La determina annullata rappresentava il perno del project financing che doveva finanziare sia la clinica sia la riqualificazione del “Liberati”. Il sindaco e l’assessore annunciano che la sentenza sarà oggetto di approfondimento proprio per valutarne l’impatto sull’intera operazione.
“Riteniamo dunque non condivisibile la sentenza del Tar che nei prossimi giorni sarà oggetto di approfondimento anche ai fini dell’impatto che questa avrà sulla realizzazione dello stadio, sulla sua gestione attuale e sulla continuità del calcio a Terni”.

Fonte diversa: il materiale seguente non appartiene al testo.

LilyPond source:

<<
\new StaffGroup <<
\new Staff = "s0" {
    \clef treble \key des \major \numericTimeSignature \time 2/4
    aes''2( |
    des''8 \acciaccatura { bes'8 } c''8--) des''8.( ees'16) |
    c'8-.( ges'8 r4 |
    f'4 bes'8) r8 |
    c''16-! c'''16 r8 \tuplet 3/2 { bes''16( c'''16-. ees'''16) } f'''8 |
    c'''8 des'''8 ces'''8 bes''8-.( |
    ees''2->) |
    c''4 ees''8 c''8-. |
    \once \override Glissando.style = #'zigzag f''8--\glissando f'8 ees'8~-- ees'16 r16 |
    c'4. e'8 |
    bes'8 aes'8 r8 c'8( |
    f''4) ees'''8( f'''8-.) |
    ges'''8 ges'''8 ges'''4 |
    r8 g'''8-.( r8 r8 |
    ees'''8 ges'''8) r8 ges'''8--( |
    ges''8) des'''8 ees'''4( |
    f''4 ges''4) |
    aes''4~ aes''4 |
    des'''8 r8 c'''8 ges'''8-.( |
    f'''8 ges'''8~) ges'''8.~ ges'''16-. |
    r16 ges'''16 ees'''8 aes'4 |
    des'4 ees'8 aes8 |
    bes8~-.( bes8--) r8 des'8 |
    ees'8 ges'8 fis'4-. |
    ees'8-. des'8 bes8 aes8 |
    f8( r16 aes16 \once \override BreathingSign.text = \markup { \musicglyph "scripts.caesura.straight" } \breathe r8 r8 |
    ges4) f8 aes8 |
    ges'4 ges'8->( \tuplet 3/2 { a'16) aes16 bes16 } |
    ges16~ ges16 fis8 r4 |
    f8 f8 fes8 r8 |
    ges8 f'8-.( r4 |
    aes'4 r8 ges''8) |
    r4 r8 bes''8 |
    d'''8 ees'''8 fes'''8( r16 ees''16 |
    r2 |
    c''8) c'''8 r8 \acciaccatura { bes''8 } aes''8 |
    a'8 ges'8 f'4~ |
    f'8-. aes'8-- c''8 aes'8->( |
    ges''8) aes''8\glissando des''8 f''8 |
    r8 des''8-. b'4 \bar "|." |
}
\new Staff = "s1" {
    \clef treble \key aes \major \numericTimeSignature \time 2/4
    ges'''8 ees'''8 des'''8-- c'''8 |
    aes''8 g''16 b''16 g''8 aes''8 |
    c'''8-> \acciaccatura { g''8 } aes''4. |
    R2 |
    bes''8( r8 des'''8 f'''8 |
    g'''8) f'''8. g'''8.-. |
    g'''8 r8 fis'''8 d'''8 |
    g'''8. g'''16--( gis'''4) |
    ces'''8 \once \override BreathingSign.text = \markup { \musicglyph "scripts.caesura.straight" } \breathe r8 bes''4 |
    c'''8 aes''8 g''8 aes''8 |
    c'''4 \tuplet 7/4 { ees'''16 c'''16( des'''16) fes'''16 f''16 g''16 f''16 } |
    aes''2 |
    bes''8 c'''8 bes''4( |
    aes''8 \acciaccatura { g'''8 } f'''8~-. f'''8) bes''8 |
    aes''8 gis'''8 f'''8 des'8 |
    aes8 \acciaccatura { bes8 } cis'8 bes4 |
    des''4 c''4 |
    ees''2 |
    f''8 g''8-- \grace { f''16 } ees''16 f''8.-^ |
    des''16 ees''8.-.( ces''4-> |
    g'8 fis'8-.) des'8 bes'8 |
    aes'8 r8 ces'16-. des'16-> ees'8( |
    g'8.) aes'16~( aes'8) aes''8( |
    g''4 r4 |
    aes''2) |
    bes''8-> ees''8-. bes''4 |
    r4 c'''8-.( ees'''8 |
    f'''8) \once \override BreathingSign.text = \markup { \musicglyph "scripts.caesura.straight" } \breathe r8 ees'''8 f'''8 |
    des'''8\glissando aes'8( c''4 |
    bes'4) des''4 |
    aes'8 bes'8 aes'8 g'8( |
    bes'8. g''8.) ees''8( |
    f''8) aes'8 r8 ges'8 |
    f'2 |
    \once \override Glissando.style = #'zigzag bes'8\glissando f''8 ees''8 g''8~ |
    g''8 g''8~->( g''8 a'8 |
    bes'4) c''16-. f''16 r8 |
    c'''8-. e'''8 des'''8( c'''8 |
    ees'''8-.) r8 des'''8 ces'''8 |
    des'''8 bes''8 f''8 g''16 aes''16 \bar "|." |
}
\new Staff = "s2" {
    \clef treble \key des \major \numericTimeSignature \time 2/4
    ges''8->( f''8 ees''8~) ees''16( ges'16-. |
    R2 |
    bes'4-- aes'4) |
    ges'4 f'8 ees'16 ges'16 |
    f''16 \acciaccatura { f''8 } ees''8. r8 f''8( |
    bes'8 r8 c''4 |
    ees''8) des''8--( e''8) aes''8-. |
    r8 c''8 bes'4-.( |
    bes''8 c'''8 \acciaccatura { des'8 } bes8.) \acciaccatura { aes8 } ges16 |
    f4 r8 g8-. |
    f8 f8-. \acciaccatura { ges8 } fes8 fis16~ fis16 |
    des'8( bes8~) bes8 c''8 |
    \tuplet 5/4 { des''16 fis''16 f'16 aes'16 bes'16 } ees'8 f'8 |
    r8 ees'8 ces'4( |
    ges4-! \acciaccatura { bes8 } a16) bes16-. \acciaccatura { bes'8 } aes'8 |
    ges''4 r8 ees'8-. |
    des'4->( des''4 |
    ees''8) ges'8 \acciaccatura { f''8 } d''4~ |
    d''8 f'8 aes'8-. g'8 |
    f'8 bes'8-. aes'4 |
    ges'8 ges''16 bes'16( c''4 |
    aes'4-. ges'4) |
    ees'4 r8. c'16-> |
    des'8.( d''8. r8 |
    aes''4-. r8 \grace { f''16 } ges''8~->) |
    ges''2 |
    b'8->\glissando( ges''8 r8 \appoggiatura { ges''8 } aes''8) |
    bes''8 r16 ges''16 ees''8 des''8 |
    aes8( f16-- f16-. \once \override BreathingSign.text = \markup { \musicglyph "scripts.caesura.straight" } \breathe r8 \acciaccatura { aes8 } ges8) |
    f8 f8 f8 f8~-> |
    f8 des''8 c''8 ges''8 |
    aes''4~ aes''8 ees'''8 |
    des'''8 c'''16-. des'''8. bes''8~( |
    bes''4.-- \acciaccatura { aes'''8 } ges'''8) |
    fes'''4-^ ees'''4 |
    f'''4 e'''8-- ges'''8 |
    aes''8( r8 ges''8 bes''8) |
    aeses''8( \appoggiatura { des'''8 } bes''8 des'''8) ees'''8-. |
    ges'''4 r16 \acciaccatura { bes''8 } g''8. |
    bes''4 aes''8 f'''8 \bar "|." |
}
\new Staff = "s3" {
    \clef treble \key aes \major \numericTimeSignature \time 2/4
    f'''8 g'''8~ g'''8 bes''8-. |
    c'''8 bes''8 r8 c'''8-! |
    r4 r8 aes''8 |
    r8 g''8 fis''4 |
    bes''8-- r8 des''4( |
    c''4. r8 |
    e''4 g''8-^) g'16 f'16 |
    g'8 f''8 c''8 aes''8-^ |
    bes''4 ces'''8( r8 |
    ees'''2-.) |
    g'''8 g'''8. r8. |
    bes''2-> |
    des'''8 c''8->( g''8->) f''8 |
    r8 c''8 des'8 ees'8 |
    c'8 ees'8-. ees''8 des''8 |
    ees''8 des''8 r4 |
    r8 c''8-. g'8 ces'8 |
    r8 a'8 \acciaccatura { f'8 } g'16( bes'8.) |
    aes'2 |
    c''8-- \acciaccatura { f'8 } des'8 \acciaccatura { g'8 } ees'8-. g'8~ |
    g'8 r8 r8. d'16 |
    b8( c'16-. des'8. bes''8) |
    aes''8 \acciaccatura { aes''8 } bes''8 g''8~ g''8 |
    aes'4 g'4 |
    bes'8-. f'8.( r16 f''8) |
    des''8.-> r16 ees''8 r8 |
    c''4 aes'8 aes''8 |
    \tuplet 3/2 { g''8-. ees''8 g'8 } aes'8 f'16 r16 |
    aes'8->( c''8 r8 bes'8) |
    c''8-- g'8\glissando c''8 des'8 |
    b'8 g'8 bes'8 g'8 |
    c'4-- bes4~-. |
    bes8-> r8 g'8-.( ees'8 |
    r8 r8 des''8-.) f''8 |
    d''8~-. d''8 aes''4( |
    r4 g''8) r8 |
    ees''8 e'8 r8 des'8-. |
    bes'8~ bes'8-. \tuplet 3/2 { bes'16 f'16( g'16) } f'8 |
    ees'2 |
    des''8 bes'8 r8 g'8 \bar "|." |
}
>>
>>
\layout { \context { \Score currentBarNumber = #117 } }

Nonostante la netta presa di posizione contro la sentenza di primo grado, il Comune non intende fermarsi. L’obiettivo dichiarato è già quello di portare la battaglia nel successivo grado di giudizio.
“Siamo oltremodo contenti, infine, che il Consiglio di Stato stia a Roma e non a Perugia”, concludono con una punta di ironia Bandecchi e Anibaldi, lasciando intendere che la fiducia in un giudizio più equilibrato passa proprio dall’allontanamento dal capoluogo di regione. Nei prossimi giorni verranno valutati i termini e le modalità per l’appello.